Le doglianze tendono, al di fuori delle prospettate violazioni di legge, ad inammissibili nuove valutazioni di merito, in ordine al quantum liquidato, perché inferiore a quanto richiesto ed agli undici gettoni mensili stimati.
Questa Corte a Sezioni Unite (Cass. 20867/2020) ha da ultimo ribadito che, in tema di ricorso per cassazione, “la doglianza circa la violazione dell’art. 116 c.p.c. è ammissibile solo ove si alleghi che il giudice, nel valutare una prova o, comunque, una risultanza probatoria, non abbia operato – in assenza di diversa indicazione normativa – secondo il suo “prudente apprezzamento”, pretendendo di attribuirle un altro e diverso valore oppure il valore che il legislatore attribuisce ad una differente risultanza probatoria (come, ad esempio, valore di prova legale), oppure, qualora la prova sia soggetta ad una specifica regola di valutazione, abbia dichiarato di valutare la stessa secondo il suo prudente apprezzamento, mentre, ove si deduca che il giudice ha solamente male esercitato il proprio prudente apprezzamento della prova, la censura è ammissibile, ai sensi del novellato art. 360 c.p.c., comma 1, n. 5, solo nei rigorosi limiti in cui esso ancora consente il sindacato di legittimità sui vizi di motivazione” e che ” per dedurre la violazione dell’art. 115 c.p.c., occorre denunciare che il giudice, in contraddizione espressa o implicita con la prescrizione della norma, abbia posto a fondamento della decisione prove non introdotte dalle parti, ma disposte di sua iniziativa fuori dei poteri officiosi riconosciutigli (salvo il dovere di considerare i fatti non contestati e la possibilità di ricorrere al notorio), mentre è inammissibile la diversa doglianza che egli, nel valutare le prove proposte dalle parti, abbia attribuito maggior forza di convincimento ad alcune piuttosto che ad altre, essendo tale attività valutativa consentita dall’art. 116 c.p.c.”.
Nella specie, i ricorrenti, neppure considerando il ragionamento posto a base della decisione, si limitano a ribadire che sarebbe più corretta la liquidazione richiesta con la domanda introduttiva del giudizio.
4. Il ricorso incidentale, in punto di prescrizione del diritto, è inefficace.
A fronte della inammissibilità del ricorso principale, si deve invero verificare se il ricorso incidentale sia tempestivo e dunque efficace, alla luce del principio secondo cui, a norma dell’art. 334 c.p.c., comma 2, alla declaratoria di inammissibilità, per qualsiasi motivo, del ricorso principale per cassazione, segue di diritto l’inefficacia del ricorso incidentale tardivo, proposto allorché siano già scaduti, rispetto alla data di pubblicazione o notificazione della sentenza impugnata, i termini previsti dall’art. 325 c.p.c., comma 2, art. 326 c.p.c., comma 1, e art. 327 c.p.c., comma 1, senza che rilevi, in senso contrario, che lo stesso sia stato proposto nel rispetto dei termini indicati dall’art. 371 c.p.c., comma 2, di quaranta giorni dalla notificazione del ricorso principale (Cass. n. 17707/2021, Cass. n. 6077 del 2015, Cass. n. 8105 del 2006; Cass. n. 3862/2004).
Il ricorso incidentale del Comune, proposto dalla parte contro la quale è stata proposta l’impugnazione principale (c.d. impugnazione incidentale in senso stretto, Cass. 5503/2002; Cass. 7049/2007; Cass. 1120/2014; Cass.
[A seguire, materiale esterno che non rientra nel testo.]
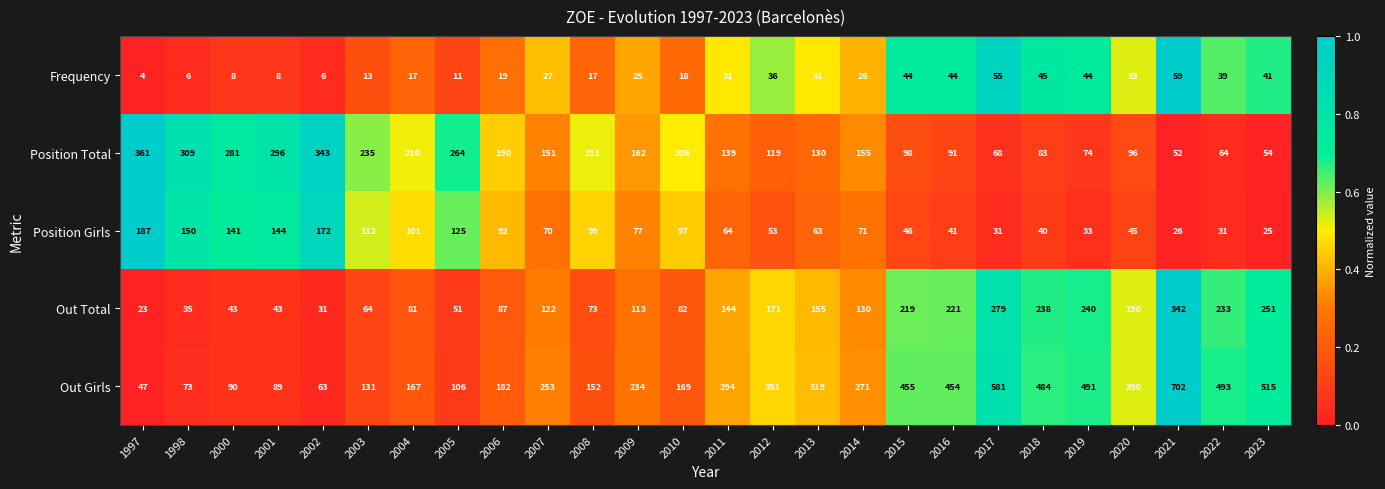

What is the sum of all Position Girls values?

2136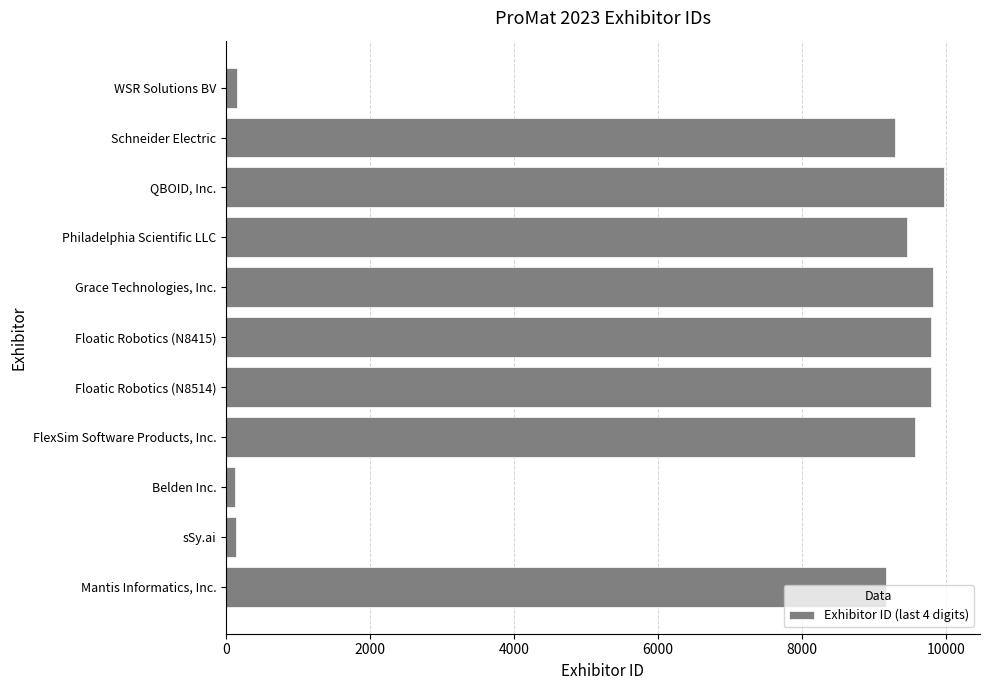

Which has a higher value, Philadelphia Scientific LLC or sSy.ai?

Philadelphia Scientific LLC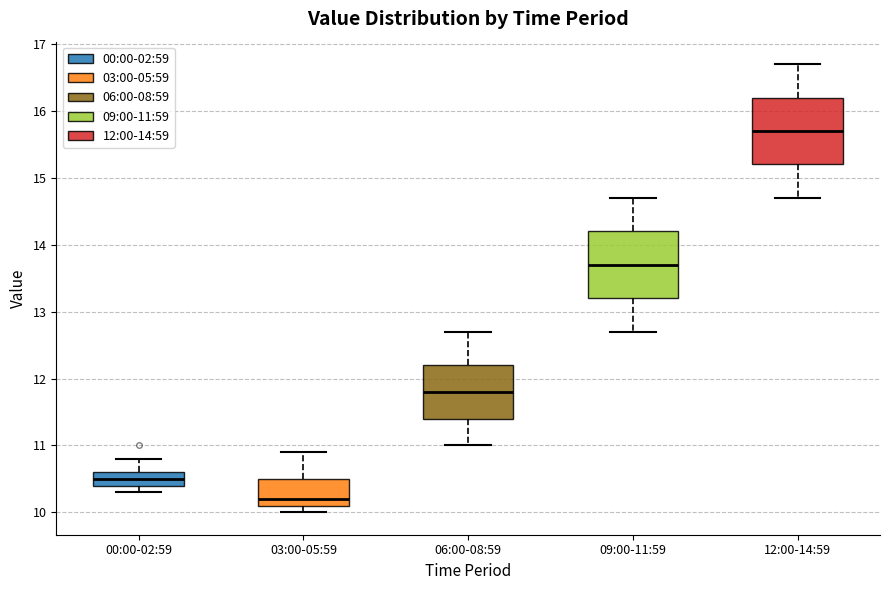

Reading left to right, transcribe this box plot: for each box, give where its median line is, the range the box spans, and where its two whiskers end, as read against the y-axis. The values are not printed on the chart, so give them approximately, as read against the axis.

00:00-02:59: median 10.5, box 10.4 to 10.6, whiskers 10.3 to 10.8
03:00-05:59: median 10.2, box 10.1 to 10.5, whiskers 10.0 to 10.9
06:00-08:59: median 11.8, box 11.4 to 12.2, whiskers 11.0 to 12.7
09:00-11:59: median 13.7, box 13.2 to 14.2, whiskers 12.7 to 14.7
12:00-14:59: median 15.7, box 15.2 to 16.2, whiskers 14.7 to 16.7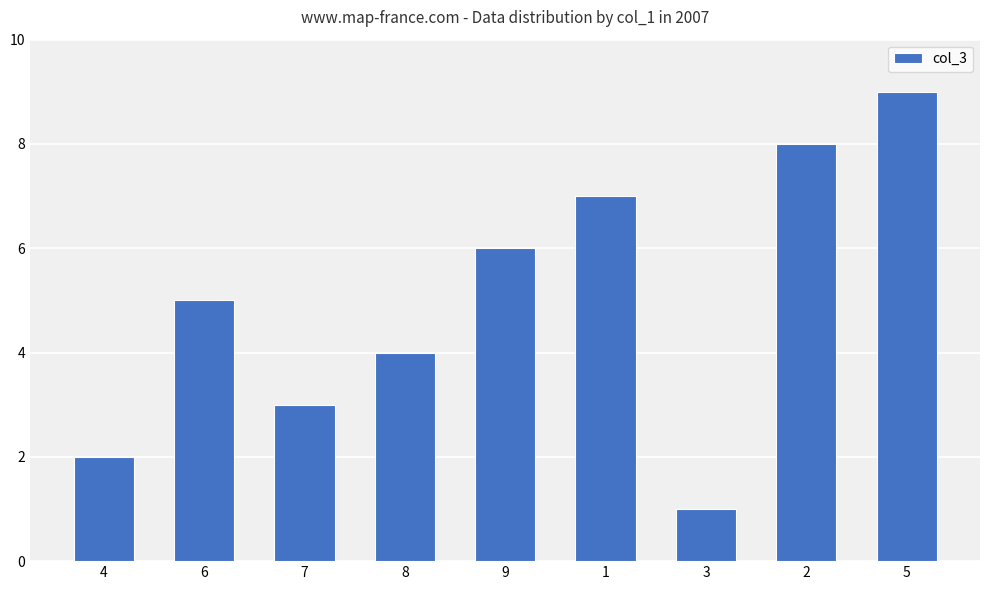

What is the sum of all values?

45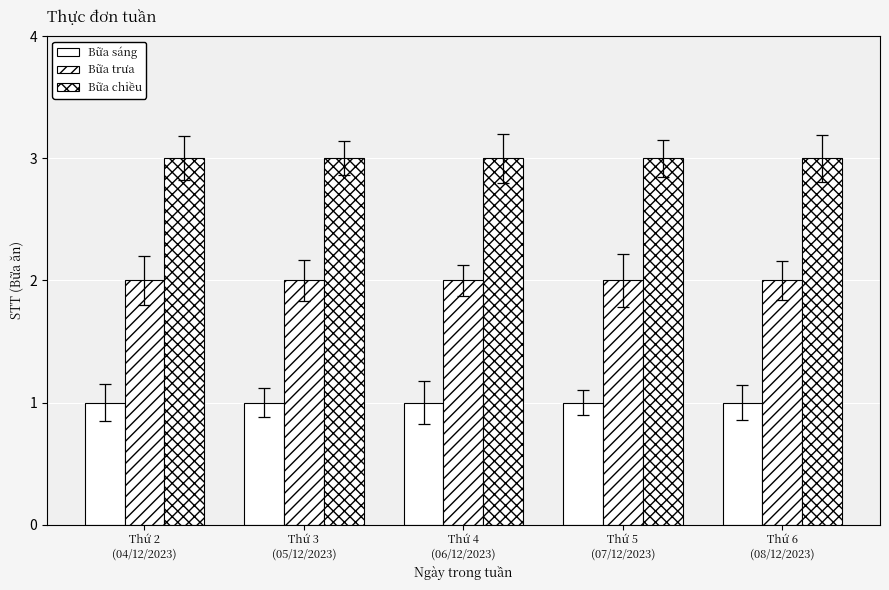

Is it true that Bữa chiều equals 3 at Thứ 5
(07/12/2023)?

True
SU 23903/2020), notificato il 23/1/2017, è tardivo rispetto al termine lungo semestrale, non essendo la sentenza impugnata stata notificata, di cui all’art. 327 c.p.c. essendo stata la stessa pubblicata l’8/6/2016 (cosicché il termine semestrale scadeva quindi il 9/1/2017, considerata la sospensione feriale dei termini processuali).
Come tale esso soggiace al disposto dell’art. 334 c.p.c., comma 2, essendo “subordinato” all’ammissibilità e procedibilità del ricorso principale, e va dichiarato inefficace. Ne va quindi dichiarata l’inefficacia.
6. Per tutto quanto sopra esposto, va dichiarato inammissibile il ricorso principale ed inefficace il ricorso incidentale.
Le spese, liquidate come in dispositivo, seguono la soccombenza e vanno poste a carico solidale dei ricorrenti principali (Cass. 15220/2018: “In caso di declaratoria di inammissibilità del ricorso principale, il ricorso incidentale tardivo è inefficace ai sensi dell’art. 334 c.p.c., comma 2, con la conseguenza che la soccombenza va riferita alla sola parte ricorrente in via principale, restando irrilevante se sul ricorso incidentale vi sarebbe stata soccombenza del contro ricorrente, atteso che la decisione della Corte di cassazione non procede all’esame dell’impugnazione incidentale e dunque l’applicazione del principio di causalità con riferimento al “decisum” evidenzia che l’instaurazione del giudizio è da addebitare soltanto alla parte ricorrente principale”; Cass. 4074/2014).
Ricorrono i presupposti processuali di cui al D.P.R. n. 115 del 2002, art. 13, comma 1 quater per il raddoppio del versamento del contributo unificato a carico delle sole parti ricorrenti in via principale. Invero, “il contro ricorrente, il cui ricorso incidentale tardivo sia dichiarato inefficace a seguito di declaratoria di inammissibilità del ricorso principale, non può essere condannato al pagamento del doppio del contributo unificato, trattandosi di sanzione conseguente alle sole declaratorie di infondatezza nel merito ovvero di inammissibilità o improcedibilità dell’impugnazione, ex D.P.R. n. 115 del 2002, art. 13, comma 1 quater” (Cass. 18348/2017).
P.Q.M.
La Corte dichiara inammissibile il ricorso principale ed inefficace quello incidentale; condanna i ricorrenti principali, in solido, al pagamento, in favore del controricorrente, delle spese del giudizio di legittimità, che liquida in Euro 2.000,00 per compensi, oltre alle spese forfettarie nella misura del 15%, agli esborsi liquidati in Euro 200,00 e agli accessori di legge.
Ai sensi del D.P.R. n. 115 del 2002, art. 13, comma 1 quater, dà atto della ricorrenza dei presupposti processuali per il versamento da parte dei ricorrenti principali dell’importo a titolo di contributo unificato, pari a quello dovuto per il ricorso, ove dovuto, a norma dello stesso art. 13, comma 1 bis.
Così deciso in Roma, nella camera di consiglio, il 23 novembre 2021.